- Born: Bosiljka Grgurević 4 December 1948 (age 77) Divojevići, Yugoslavia
- Citizenship: Croatia Germany
- Education: Free University of Berlin
- Years active: 1991–present
- Organization: Südost Europa Kultur e.V.
- Honours: 1000 PeaceWomen

= Bosiljka Schedlich =

Croatian-German human rights activist (born 1948)

Bosiljka Schedlich (born 4 December 1948) is a Croatian-German human rights activist, known for her advocacy for people traumatised by war.

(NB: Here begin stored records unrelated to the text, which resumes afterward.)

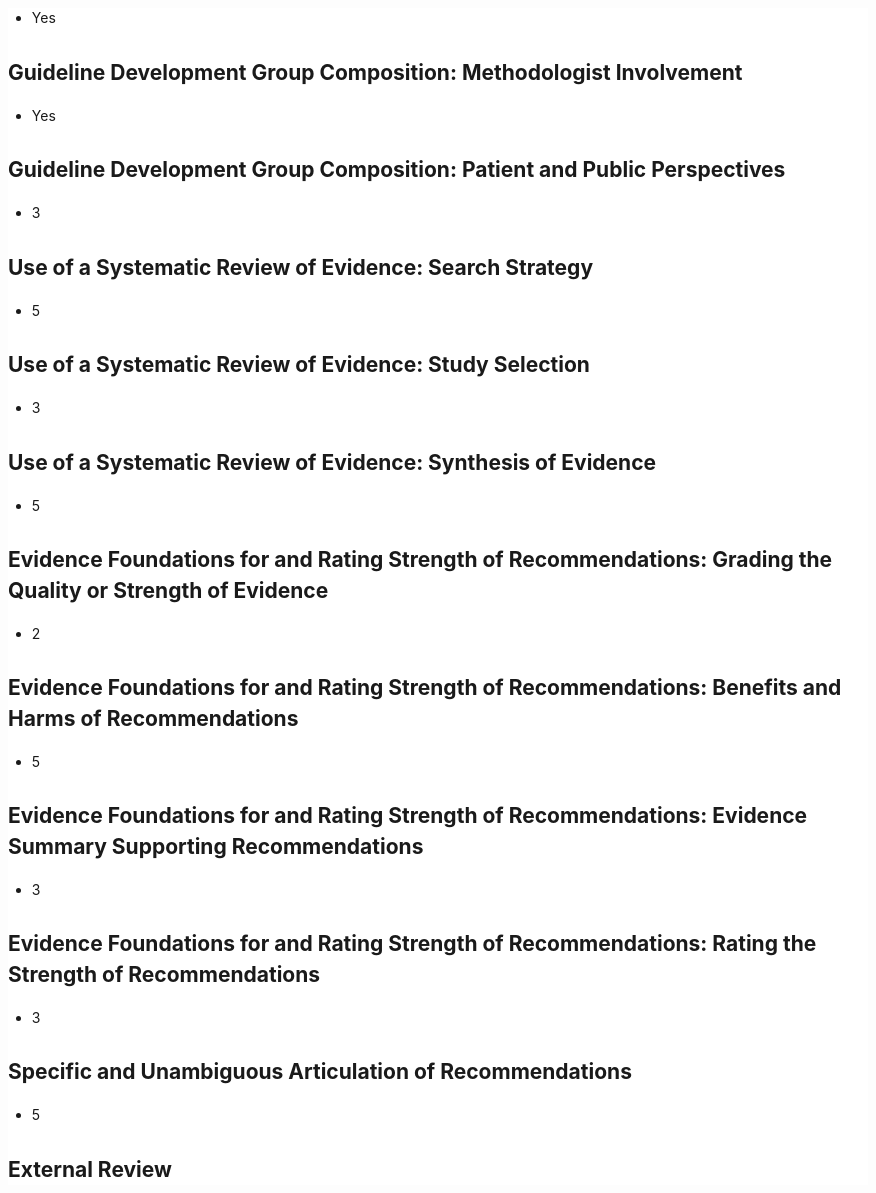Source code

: - Yes

## Guideline Development Group Composition: Methodologist Involvement

- Yes

## Guideline Development Group Composition: Patient and Public Perspectives

- 3

## Use of a Systematic Review of Evidence: Search Strategy

- 5

## Use of a Systematic Review of Evidence: Study Selection

- 3

## Use of a Systematic Review of Evidence: Synthesis of Evidence

- 5

## Evidence Foundations for and Rating Strength of Recommendations: Grading the Quality or Strength of Evidence

- 2

## Evidence Foundations for and Rating Strength of Recommendations: Benefits and Harms of Recommendations

- 5

## Evidence Foundations for and Rating Strength of Recommendations: Evidence Summary Supporting Recommendations

- 3

## Evidence Foundations for and Rating Strength of Recommendations: Rating the Strength of Recommendations

- 3

## Specific and Unambiguous Articulation of Recommendations

- 5

## External Review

== Early life and education ==
Schedlich was born on 4 December 1948 in the village of Divojevići in what is now Split-Dalmatia County in Croatia, the daughter of a Titoist partisan. She was raised by her mother in Divojevići before moving to reside with her father and siblings in the city of Split. After graduating from high school, Schedlich moved to Berlin, West Germany in 1968, initially planning to work for a year before returning to Yugoslavia to study at university in Zadar. After working for Telefunken doing quality control work for record player needles whilst learning German, Schedlich left after six months to work as an interpreter, first at student accommodation, and later at a labour court. Schedlich remained in Berlin, eventually studying German literature at the Free University of Berlin, where she met her husband, a German citizen, with whom she had two children. Klara Schedlich, who became the youngest member of the Berlin House of Representatives in 2021, is Schedlich's granddaughter.

== Activism ==
During the 1980s, Schedlich established two counselling centres in German for Yugoslavian women. In 1991, after tens of thousands of Yugoslavian refugees came to Berlin during the Yugoslav Wars, Schedlich founded Südost Europa Kultur e.V. (lit. 'Southeast Europe Culture Association'), remaining as its managing director until 2014. The association, which supported over 30,000 refugees, was notable for offering support to refugees from former Yugoslavia regardless of their nationality, unlike many similar organisations set up at the time. Schedlich provided group therapy, counselling, German language courses, vocational training and art groups, in addition to providing sponsorships for people to return to their home countries. She also campaigned against the Yugoslav Wars. Over time, Südost Europa Kultur e.V. expanded its operations to provide services in former Yugoslav countries, such as setting up schools for Roma children, and starting storytelling cafés in Bosnia and Herzegovina. In 2000, Schedlich, as part of Südost Europa Kultur e.V., was awarded the Louise Schroeder Medal for services to democracy, peace, social justice and equality.

In 2007, Schedlich co-founded the Überbrücken foundation alongside Wolfgang Huber, to support people experiencing crises and to overcome the effects of war as a "precondition for the process of peacebuilding".

In 2005, Schedlich was one of a thousand women named as the 1000 PeaceWomen, who were jointly nominated for the Nobel Peace Prize.